Rare-earth elements (REE) alongwith calcium carbonate, C-org and few trace elements have been determined in the surficial sediments of the Arabian Sea in a transect off central western coast of India cutting across the oxygen minimum zone (OMZ). The Ce anomalies (with respect to it's neighbouring elements La and Pr and denoted as Ce/Ce*) recorded in the
sediments impinged by OMZ vary only marginally from the sediments deposited away from the OMZ, with both the types of sediments displaying negative Ce anomalies. Though, Ce is redox-sensitive in nature, do not follow the trend of other redox proxies such as uranium and C-org.

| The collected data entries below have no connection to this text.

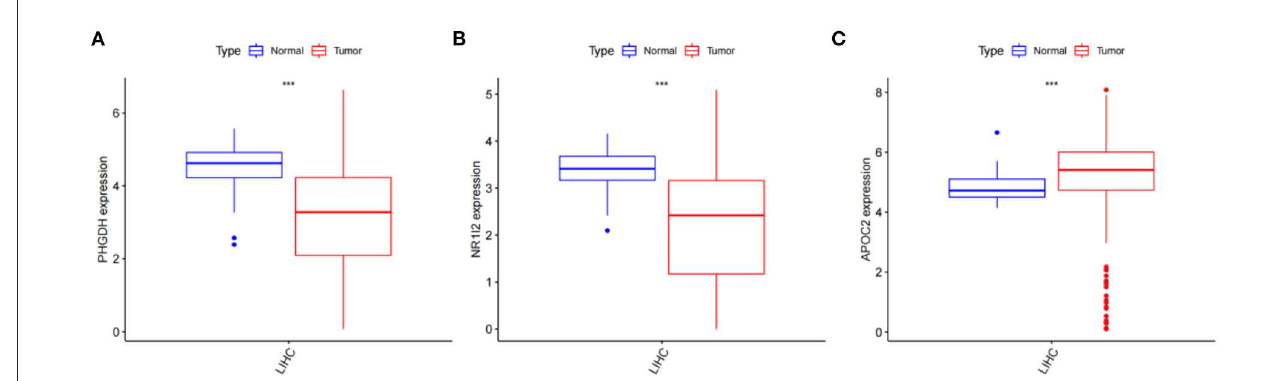
FIGURE11 Analysis of the relative expression of target genes; (A) Relative expression of PHGDH ( p < 0.001); (B) Relative expression of NR1I2 ( p < 0.001); (C) Relative expression of APOC2 ( p < 0.001).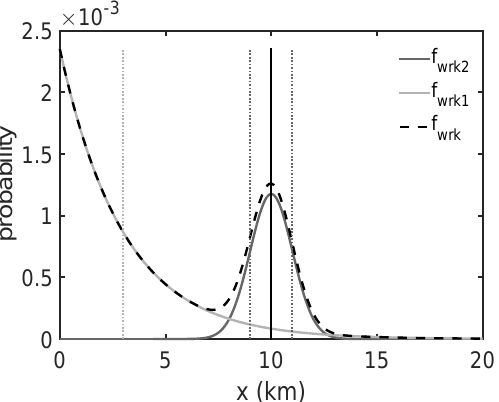
Figure 4. Probability distribution of the location of workplaces (combined f wrk , in the CBD f wrk 1 , and near home location f wrk 2 ) for urban dwellers living 10 km away from CBD. χ CBD (dotted black line) is set to 3 km and σ (dotted gray lines) to 1 km. A grid spacing ∆ x = 10 m is used to create a smooth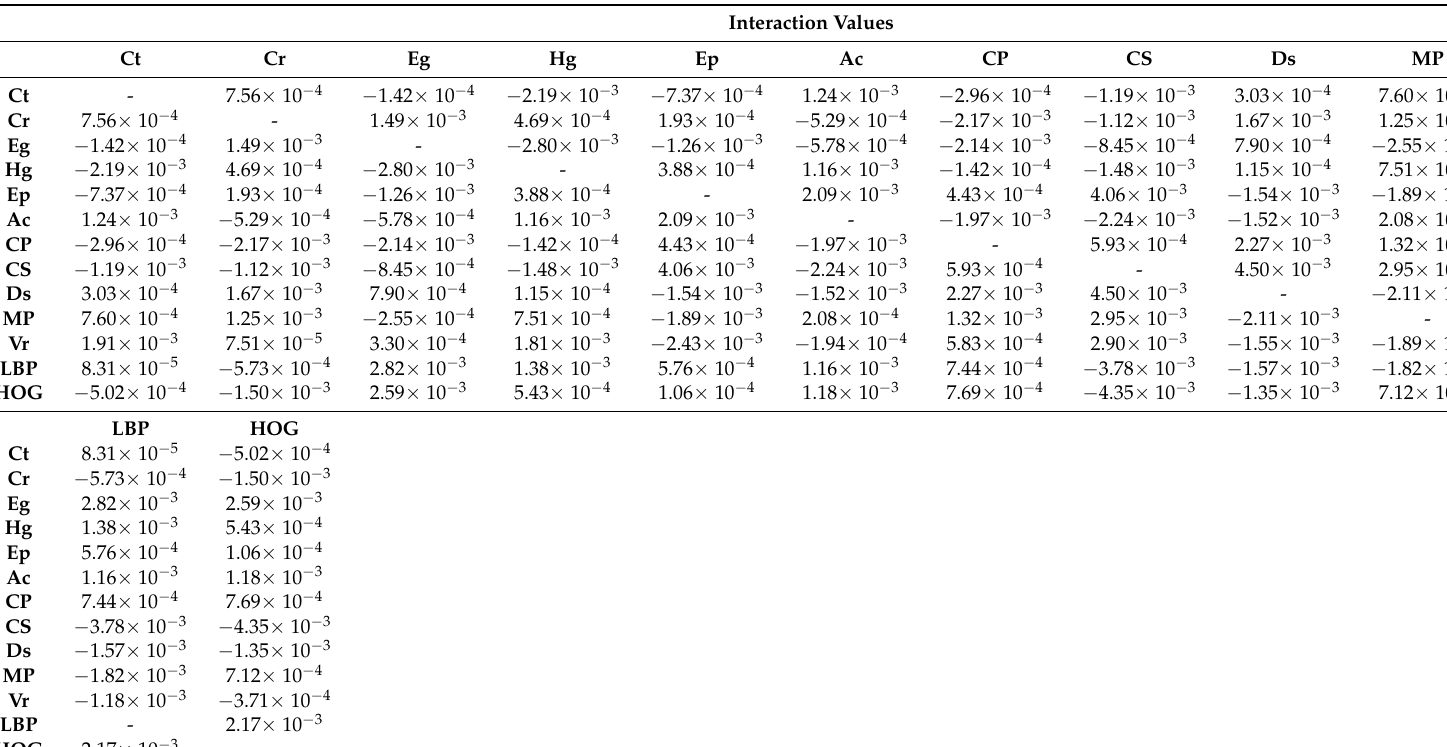
Table 3. A sample of interaction indexes of DECEDM texture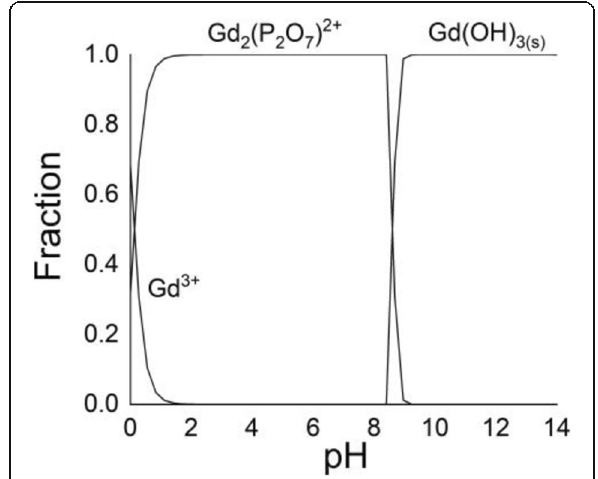
Fig. 4 Specie distribution diagram of Gd 3+ as a function of pH in the (P 2 O 7 ) 4 − system at 25 °C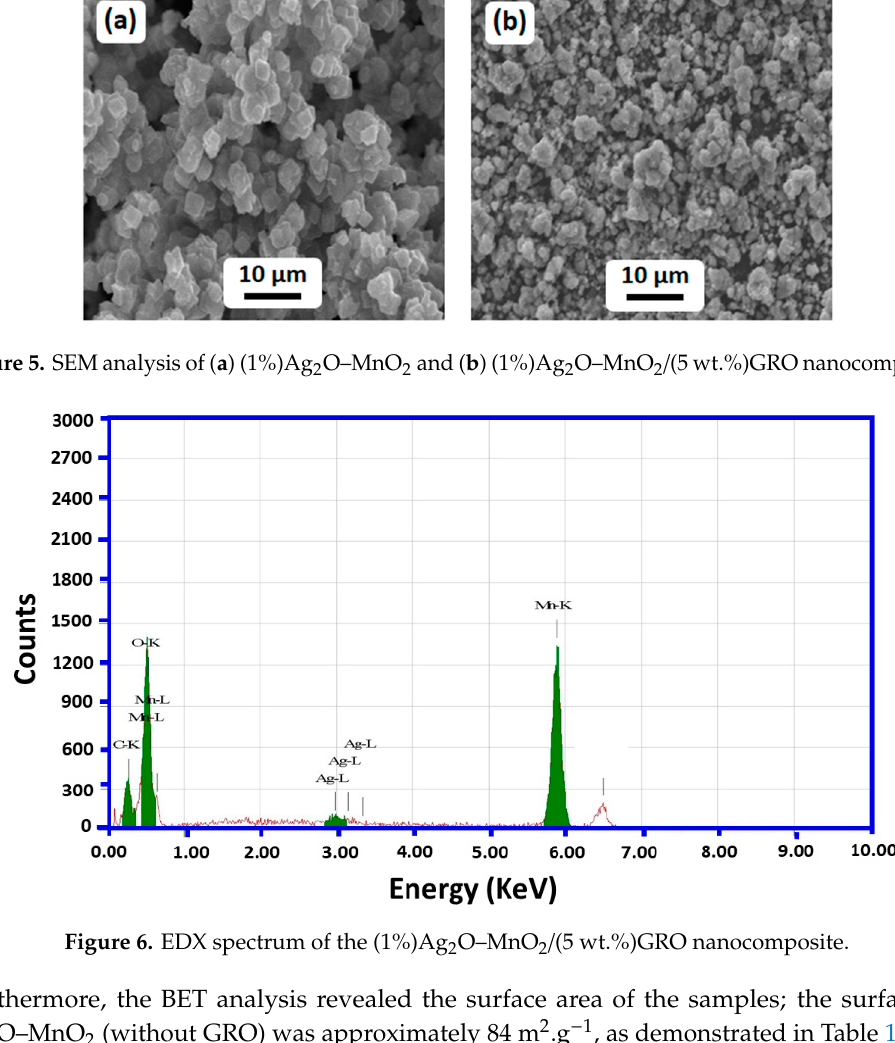
Table 1. Catalytic oxidation of BnOH, catalyzed by different catalysts.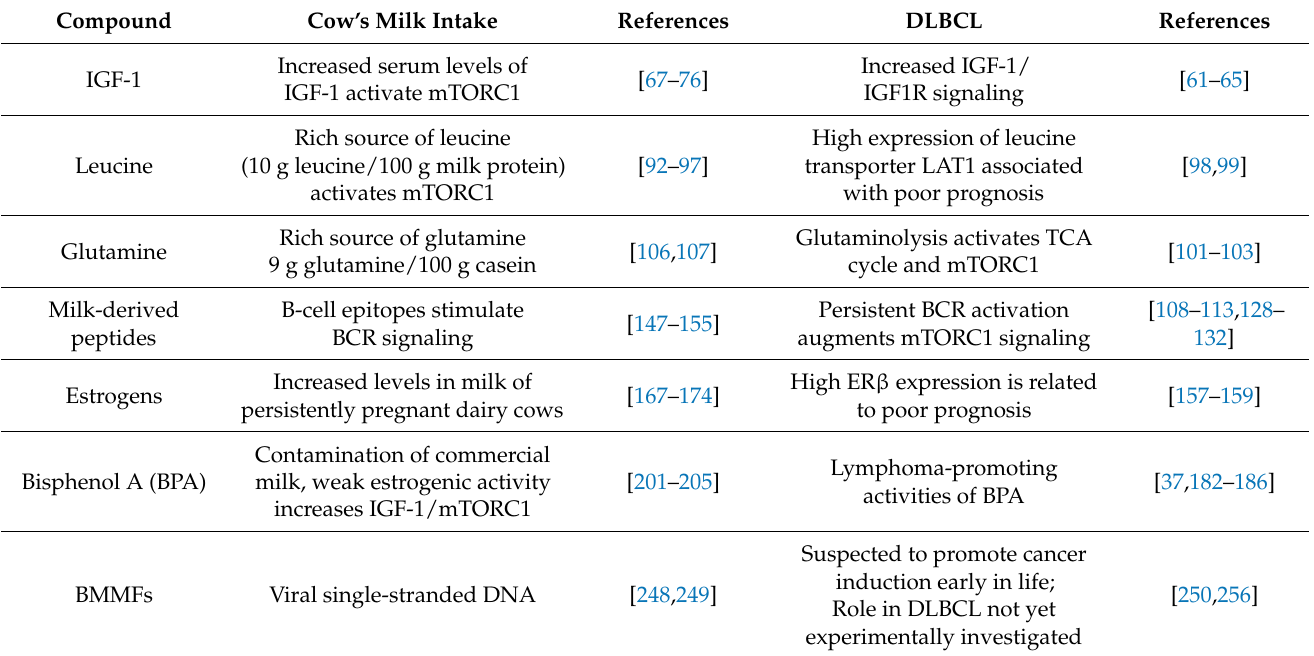
Table 2. Comparison of biologically active compounds related to milk consumption and DLBCL- associated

Both U and C-org show significant enrichments in the sediments under OMZ. Normative calculations suggest that two phases, viz., terrestrial and seawater sources (terrestrial >> seawater) contribute to the total Ce anomaly of the sediments. The seawater derived component show Ce/Ce* values typical for the coastal waters and the oxygenated surface waters, and do not show any correspondence to the lowered redox state of the overyling water, probably due to the redirection of dissolved Ce into the oxic deeper waters to eventually precipitate as Ce(IV). This data on the recently deposited sediments from a known oxygen-poor environments suggest that the Ce/Ce* in high sedimentation areas of
continental margin environments cannot be used for paleoredox reconstructions.